1. Introduction à l'identité maritime dans la Corne de l'Afrique
2. Enjeux politiques et socio-économiques au port de Djibouti-ville dans les années 1930 et 1940
3. Marseille, caisse de résonance des conflits intercommunautaires des années 1930 et 1940
4. La fondation de l’Amicale des Originaires de la Côte française des Somalis

Les enjeux socio-économiques de l’accès aux emplois de dockers et de navigateurs à Djibouti-ville dans les années 1930-1940 trouvent un prolongement direct dans les principaux ports d’attache des grandes compagnies maritimes françaises. Le Havre, Bordeaux et Marseille concentrent les navigateurs originaires de l’empire colonial français, en attente d’un nouvel embarquement à l’issue d’une traversée.
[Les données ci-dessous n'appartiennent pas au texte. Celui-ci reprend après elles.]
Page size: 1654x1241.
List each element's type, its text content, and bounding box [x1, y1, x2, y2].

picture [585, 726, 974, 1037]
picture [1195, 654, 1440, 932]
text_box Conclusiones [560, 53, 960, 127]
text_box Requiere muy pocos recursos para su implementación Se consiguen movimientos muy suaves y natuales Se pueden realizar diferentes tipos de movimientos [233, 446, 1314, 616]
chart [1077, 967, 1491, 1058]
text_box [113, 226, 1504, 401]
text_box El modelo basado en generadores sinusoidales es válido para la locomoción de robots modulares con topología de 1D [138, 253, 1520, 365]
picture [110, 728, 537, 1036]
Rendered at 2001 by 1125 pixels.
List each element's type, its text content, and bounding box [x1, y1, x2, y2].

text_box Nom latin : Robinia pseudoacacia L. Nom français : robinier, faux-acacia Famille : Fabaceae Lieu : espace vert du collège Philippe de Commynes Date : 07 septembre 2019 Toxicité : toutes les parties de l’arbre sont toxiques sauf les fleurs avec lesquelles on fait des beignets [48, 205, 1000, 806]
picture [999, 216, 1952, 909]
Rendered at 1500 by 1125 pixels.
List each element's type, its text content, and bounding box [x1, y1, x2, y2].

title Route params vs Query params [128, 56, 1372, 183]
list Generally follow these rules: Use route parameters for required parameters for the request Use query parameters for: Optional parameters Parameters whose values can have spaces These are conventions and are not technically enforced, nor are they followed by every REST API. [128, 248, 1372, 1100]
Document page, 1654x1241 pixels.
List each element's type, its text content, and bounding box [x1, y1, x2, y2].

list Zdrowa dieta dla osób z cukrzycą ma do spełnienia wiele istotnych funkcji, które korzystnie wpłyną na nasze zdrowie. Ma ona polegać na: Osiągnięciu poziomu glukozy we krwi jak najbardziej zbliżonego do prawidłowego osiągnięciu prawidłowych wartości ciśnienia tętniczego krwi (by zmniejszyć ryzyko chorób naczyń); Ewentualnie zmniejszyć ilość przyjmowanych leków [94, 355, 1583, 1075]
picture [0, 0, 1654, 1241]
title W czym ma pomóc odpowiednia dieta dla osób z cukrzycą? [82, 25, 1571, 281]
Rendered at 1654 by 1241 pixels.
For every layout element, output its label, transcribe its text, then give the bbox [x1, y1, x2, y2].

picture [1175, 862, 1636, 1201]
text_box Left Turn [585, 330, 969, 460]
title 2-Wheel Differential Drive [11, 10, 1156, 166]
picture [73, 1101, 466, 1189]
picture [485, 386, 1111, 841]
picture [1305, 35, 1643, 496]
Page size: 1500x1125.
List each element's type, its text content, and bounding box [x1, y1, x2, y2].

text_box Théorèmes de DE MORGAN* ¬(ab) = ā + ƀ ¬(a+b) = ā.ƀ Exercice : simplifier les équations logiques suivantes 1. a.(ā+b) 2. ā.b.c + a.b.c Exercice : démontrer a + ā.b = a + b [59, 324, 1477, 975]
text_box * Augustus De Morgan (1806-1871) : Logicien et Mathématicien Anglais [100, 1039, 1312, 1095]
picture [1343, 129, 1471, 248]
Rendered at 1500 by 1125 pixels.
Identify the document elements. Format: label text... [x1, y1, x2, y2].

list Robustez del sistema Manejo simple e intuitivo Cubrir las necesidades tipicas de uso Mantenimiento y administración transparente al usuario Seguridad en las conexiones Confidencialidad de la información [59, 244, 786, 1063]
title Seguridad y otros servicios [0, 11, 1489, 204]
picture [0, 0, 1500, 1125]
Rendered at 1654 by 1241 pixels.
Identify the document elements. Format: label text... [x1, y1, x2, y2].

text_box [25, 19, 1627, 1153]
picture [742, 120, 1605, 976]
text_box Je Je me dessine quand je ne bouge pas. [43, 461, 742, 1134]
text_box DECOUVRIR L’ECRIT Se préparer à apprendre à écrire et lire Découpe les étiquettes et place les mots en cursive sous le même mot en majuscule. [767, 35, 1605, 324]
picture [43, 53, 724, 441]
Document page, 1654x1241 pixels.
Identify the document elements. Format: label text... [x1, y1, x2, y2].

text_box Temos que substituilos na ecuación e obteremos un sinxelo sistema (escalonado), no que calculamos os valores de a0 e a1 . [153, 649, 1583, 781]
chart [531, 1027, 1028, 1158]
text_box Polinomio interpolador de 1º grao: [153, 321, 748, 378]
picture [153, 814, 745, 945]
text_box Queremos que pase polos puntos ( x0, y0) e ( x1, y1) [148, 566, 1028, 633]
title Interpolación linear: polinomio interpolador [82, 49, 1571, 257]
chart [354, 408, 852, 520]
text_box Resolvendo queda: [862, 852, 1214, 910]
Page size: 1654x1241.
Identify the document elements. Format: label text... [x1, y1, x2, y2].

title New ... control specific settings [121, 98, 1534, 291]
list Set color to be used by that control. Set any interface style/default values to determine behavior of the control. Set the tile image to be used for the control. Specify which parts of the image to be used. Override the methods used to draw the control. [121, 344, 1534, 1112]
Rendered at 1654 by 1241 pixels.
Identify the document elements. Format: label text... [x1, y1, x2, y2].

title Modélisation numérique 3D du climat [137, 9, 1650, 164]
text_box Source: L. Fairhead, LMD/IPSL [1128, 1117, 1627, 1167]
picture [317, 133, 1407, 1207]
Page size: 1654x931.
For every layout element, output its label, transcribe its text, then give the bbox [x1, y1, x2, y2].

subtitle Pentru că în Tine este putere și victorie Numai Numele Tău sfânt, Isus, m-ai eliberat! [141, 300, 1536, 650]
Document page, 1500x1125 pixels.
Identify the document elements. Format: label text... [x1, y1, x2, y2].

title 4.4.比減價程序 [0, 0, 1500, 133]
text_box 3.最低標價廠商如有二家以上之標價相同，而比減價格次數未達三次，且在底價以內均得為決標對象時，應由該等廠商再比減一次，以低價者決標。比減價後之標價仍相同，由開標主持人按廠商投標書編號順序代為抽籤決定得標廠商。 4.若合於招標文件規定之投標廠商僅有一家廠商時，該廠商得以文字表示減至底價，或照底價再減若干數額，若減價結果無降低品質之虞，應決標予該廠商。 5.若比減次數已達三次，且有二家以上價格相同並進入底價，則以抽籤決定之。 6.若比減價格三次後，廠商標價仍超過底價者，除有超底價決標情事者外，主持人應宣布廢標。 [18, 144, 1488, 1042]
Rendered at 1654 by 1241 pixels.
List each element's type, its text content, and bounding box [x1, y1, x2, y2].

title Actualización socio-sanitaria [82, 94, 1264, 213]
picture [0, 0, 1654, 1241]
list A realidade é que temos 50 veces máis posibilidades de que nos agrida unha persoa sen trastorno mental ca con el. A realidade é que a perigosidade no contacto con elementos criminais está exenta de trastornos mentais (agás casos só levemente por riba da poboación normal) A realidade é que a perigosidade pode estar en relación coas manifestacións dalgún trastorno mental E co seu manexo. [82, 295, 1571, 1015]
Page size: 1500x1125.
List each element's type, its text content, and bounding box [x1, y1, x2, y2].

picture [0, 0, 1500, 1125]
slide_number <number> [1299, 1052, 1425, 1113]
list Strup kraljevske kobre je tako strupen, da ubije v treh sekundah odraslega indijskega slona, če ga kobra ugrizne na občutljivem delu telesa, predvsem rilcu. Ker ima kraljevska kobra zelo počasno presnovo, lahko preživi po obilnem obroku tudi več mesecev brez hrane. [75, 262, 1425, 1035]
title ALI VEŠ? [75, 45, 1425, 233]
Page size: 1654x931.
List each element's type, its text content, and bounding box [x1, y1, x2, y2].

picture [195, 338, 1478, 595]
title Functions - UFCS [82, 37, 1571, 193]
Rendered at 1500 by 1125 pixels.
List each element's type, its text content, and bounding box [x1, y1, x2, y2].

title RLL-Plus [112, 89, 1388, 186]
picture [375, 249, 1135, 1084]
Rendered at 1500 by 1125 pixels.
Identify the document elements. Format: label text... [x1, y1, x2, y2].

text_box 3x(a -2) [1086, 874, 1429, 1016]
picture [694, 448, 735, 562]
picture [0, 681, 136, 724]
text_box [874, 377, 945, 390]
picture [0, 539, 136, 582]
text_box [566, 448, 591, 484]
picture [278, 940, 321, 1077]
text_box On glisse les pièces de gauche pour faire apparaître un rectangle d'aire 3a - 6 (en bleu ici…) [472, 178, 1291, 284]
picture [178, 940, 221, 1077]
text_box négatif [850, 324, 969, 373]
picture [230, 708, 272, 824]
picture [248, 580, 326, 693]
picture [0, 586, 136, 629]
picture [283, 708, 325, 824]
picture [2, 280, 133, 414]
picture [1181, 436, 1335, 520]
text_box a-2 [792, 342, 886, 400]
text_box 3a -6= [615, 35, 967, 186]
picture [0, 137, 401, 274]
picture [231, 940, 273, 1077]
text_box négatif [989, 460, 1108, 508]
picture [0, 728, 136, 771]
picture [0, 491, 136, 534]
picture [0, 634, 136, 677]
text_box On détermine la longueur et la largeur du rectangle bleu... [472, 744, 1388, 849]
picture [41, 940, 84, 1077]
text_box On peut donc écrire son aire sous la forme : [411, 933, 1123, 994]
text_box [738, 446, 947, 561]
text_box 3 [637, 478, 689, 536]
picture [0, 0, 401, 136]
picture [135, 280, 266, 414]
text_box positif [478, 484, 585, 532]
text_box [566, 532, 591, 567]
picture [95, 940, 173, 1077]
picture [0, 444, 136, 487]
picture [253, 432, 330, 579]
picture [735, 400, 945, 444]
Les activités maritimes déterminent ainsi le rassemblement des groupes somalis et yéménites à l’extérieur de leur territoire d’origine. Du fait de la précarité de leur situation économique, le rapport des populations djiboutiennes à la mer s’articule dès cette époque aux enjeux politiques de leur identification par l’administration française. La cité phocéenne, dont le quartier du Panier est particulièrement marqué par l’accroissement du flux des travailleurs coloniaux, devient alors le théâtre d’une concurrence intercommunautaire féroce entre les ressortissants de la Côte française des Somalis [1].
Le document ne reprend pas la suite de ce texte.